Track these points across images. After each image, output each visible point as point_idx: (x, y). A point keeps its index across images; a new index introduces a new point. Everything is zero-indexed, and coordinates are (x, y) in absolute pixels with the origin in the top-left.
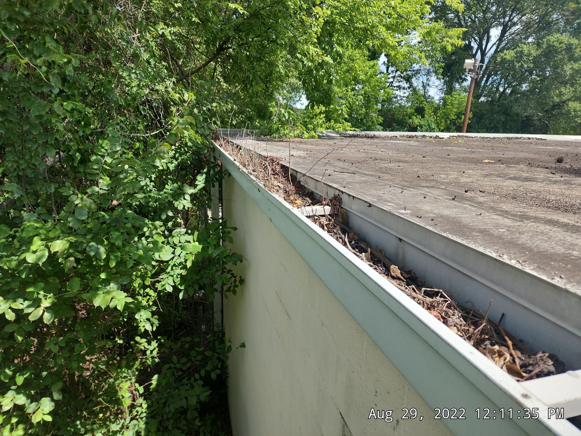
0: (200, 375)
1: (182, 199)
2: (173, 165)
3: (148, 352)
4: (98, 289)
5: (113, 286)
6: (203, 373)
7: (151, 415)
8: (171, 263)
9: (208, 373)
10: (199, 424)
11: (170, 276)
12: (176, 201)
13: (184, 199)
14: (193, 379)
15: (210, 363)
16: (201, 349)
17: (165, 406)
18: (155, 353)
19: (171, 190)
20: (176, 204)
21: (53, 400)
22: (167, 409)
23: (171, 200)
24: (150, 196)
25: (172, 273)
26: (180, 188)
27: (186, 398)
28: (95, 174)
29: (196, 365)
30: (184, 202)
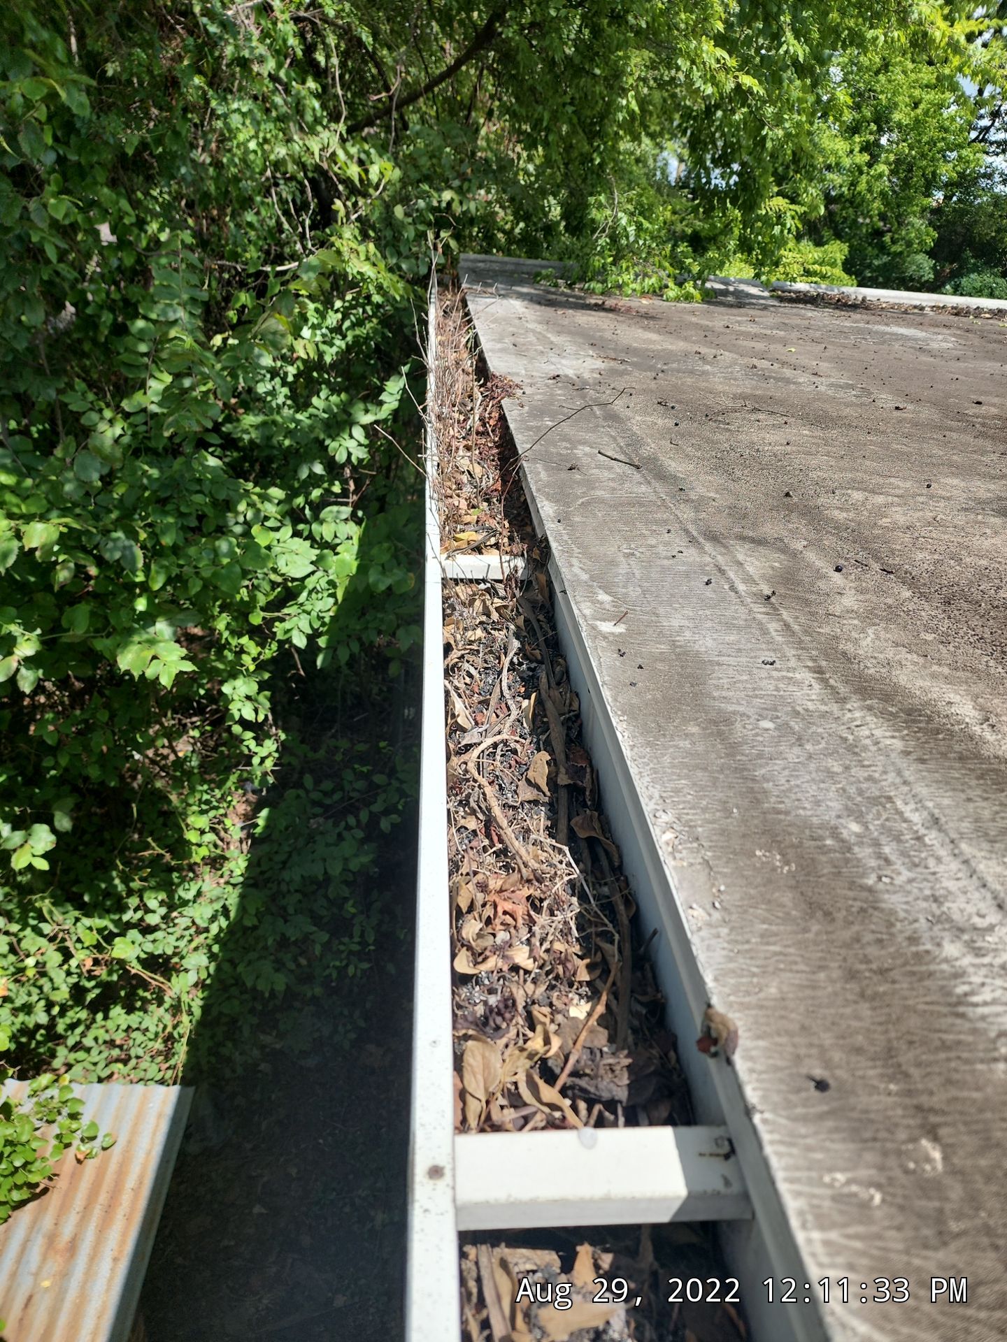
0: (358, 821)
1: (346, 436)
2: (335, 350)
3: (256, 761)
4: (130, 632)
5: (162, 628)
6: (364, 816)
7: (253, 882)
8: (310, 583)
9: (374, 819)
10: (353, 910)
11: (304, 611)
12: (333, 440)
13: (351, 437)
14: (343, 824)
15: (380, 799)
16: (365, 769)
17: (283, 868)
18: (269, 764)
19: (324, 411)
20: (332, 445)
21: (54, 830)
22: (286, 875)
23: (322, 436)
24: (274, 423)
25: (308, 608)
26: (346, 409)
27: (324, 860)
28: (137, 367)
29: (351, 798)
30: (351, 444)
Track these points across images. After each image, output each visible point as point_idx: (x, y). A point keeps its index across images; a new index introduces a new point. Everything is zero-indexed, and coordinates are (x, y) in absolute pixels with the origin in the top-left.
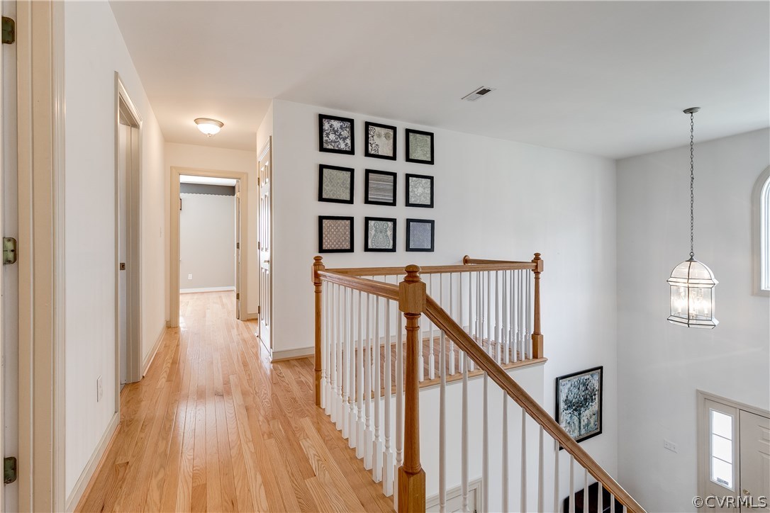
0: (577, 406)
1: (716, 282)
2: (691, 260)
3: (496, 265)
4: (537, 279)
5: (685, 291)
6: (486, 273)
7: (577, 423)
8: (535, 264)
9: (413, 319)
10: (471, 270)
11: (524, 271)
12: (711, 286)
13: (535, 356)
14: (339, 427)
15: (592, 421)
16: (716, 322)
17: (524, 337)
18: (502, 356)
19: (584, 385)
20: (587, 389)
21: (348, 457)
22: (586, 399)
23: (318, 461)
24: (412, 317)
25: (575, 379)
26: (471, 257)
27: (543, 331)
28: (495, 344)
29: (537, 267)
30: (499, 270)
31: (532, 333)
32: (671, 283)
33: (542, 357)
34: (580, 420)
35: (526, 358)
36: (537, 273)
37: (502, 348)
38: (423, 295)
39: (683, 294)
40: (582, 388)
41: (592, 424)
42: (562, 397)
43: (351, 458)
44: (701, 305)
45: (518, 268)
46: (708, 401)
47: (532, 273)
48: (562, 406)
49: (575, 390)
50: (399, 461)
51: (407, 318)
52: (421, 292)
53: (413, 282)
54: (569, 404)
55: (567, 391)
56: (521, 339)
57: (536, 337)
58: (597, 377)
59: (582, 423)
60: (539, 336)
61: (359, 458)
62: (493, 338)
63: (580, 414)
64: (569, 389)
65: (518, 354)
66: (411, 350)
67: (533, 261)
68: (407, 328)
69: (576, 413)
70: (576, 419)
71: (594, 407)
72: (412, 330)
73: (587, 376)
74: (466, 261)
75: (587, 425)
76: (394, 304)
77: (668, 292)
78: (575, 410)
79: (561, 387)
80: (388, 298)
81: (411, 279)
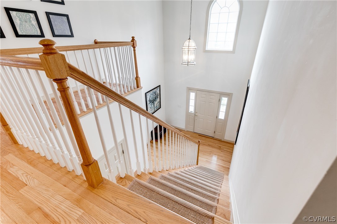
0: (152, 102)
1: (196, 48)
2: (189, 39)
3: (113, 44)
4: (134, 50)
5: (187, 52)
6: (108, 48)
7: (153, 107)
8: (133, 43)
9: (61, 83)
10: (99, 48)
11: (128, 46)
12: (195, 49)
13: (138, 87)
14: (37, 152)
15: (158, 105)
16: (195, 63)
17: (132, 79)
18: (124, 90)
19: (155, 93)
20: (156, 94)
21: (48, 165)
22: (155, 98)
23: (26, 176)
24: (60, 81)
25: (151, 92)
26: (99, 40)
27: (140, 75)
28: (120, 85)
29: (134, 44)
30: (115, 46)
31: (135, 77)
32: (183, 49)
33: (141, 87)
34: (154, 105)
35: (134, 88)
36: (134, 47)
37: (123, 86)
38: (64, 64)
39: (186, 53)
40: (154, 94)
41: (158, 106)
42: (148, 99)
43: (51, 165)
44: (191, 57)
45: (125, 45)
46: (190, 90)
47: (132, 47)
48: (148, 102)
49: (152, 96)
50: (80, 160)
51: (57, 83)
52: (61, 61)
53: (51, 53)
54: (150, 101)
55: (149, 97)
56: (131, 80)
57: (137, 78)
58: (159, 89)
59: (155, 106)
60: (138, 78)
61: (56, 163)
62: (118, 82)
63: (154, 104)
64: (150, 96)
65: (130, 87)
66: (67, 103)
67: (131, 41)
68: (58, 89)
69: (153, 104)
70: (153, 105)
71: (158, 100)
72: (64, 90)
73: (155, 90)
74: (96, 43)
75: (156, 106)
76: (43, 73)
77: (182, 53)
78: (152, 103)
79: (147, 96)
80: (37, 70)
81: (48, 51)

**Task instructions**
Exact output of each line above is wanted, without the pictures.

**Your response**
Track these points across images. After each image, output each visible point as point_idx: (x, y). A point keeps its index across images; a new index introduces a new point. Everything is zero-indexed, and coordinates are (x, y) in absolute pixels with the origin in the top-left.
0: (200, 375)
1: (182, 199)
2: (173, 165)
3: (148, 352)
4: (98, 289)
5: (113, 286)
6: (203, 373)
7: (151, 415)
8: (171, 263)
9: (208, 373)
10: (199, 424)
11: (170, 276)
12: (176, 201)
13: (184, 199)
14: (193, 379)
15: (210, 363)
16: (201, 349)
17: (165, 406)
18: (155, 353)
19: (171, 190)
20: (176, 204)
21: (53, 400)
22: (167, 409)
23: (171, 200)
24: (150, 196)
25: (172, 273)
26: (180, 188)
27: (186, 398)
28: (95, 174)
29: (196, 365)
30: (184, 202)
0: (358, 821)
1: (346, 436)
2: (335, 350)
3: (256, 761)
4: (130, 632)
5: (162, 628)
6: (364, 816)
7: (253, 882)
8: (310, 583)
9: (374, 819)
10: (353, 910)
11: (304, 611)
12: (333, 440)
13: (351, 437)
14: (343, 824)
15: (380, 799)
16: (365, 769)
17: (283, 868)
18: (269, 764)
19: (324, 411)
20: (332, 445)
21: (54, 830)
22: (286, 875)
23: (322, 436)
24: (274, 423)
25: (308, 608)
26: (346, 409)
27: (324, 860)
28: (137, 367)
29: (351, 798)
30: (351, 444)
Track these points across images. After each image, output each visible point as point_idx: (x, y). A point keeps its index across images; a new index introduces a new point. Everything is zero-indexed, and coordinates are (x, y) in absolute pixels with the origin in the top-left.
0: (577, 406)
1: (716, 282)
2: (691, 260)
3: (496, 265)
4: (537, 279)
5: (685, 291)
6: (486, 273)
7: (577, 423)
8: (535, 264)
9: (413, 319)
10: (471, 270)
11: (524, 271)
12: (711, 286)
13: (535, 356)
14: (339, 427)
15: (592, 421)
16: (716, 322)
17: (524, 337)
18: (502, 356)
19: (584, 385)
20: (587, 389)
21: (348, 457)
22: (586, 399)
23: (318, 461)
24: (412, 317)
25: (575, 379)
26: (471, 257)
27: (543, 331)
28: (495, 344)
29: (537, 267)
30: (499, 270)
31: (532, 333)
32: (671, 283)
33: (542, 357)
34: (580, 420)
35: (526, 358)
36: (537, 273)
37: (502, 348)
38: (423, 295)
39: (683, 294)
40: (582, 388)
41: (592, 424)
42: (562, 397)
43: (351, 458)
44: (701, 305)
45: (518, 268)
46: (708, 401)
47: (532, 273)
48: (562, 406)
49: (575, 390)
50: (399, 461)
51: (407, 318)
52: (421, 292)
53: (413, 282)
54: (569, 404)
55: (567, 391)
56: (521, 339)
57: (536, 337)
58: (597, 377)
59: (582, 423)
60: (539, 336)
61: (359, 458)
62: (493, 338)
63: (580, 414)
64: (569, 389)
65: (518, 354)
66: (411, 350)
67: (533, 261)
68: (407, 328)
69: (576, 413)
70: (576, 419)
71: (594, 407)
72: (412, 330)
73: (587, 376)
74: (466, 261)
75: (587, 425)
76: (394, 304)
77: (668, 292)
78: (575, 410)
79: (561, 387)
80: (388, 298)
81: (411, 279)
0: (152, 102)
1: (196, 48)
2: (189, 39)
3: (113, 44)
4: (134, 50)
5: (187, 52)
6: (108, 48)
7: (153, 107)
8: (133, 43)
9: (61, 83)
10: (99, 48)
11: (128, 46)
12: (195, 49)
13: (138, 87)
14: (37, 152)
15: (158, 105)
16: (195, 63)
17: (132, 79)
18: (124, 90)
19: (155, 93)
20: (156, 94)
21: (48, 165)
22: (155, 98)
23: (26, 176)
24: (60, 81)
25: (151, 92)
26: (99, 40)
27: (140, 75)
28: (120, 85)
29: (134, 44)
30: (115, 46)
31: (135, 77)
32: (183, 49)
33: (141, 87)
34: (154, 105)
35: (134, 88)
36: (134, 47)
37: (123, 86)
38: (64, 64)
39: (186, 53)
40: (154, 94)
41: (158, 106)
42: (148, 99)
43: (51, 165)
44: (191, 57)
45: (125, 45)
46: (190, 90)
47: (132, 47)
48: (148, 102)
49: (152, 96)
50: (80, 160)
51: (57, 83)
52: (61, 61)
53: (51, 53)
54: (150, 101)
55: (149, 97)
56: (131, 80)
57: (137, 78)
58: (159, 89)
59: (155, 106)
60: (138, 78)
61: (56, 163)
62: (118, 82)
63: (154, 104)
64: (150, 96)
65: (130, 87)
66: (67, 103)
67: (131, 41)
68: (58, 89)
69: (153, 104)
70: (153, 105)
71: (158, 100)
72: (64, 90)
73: (155, 90)
74: (96, 43)
75: (156, 106)
76: (43, 73)
77: (182, 53)
78: (152, 103)
79: (147, 96)
80: (37, 70)
81: (48, 51)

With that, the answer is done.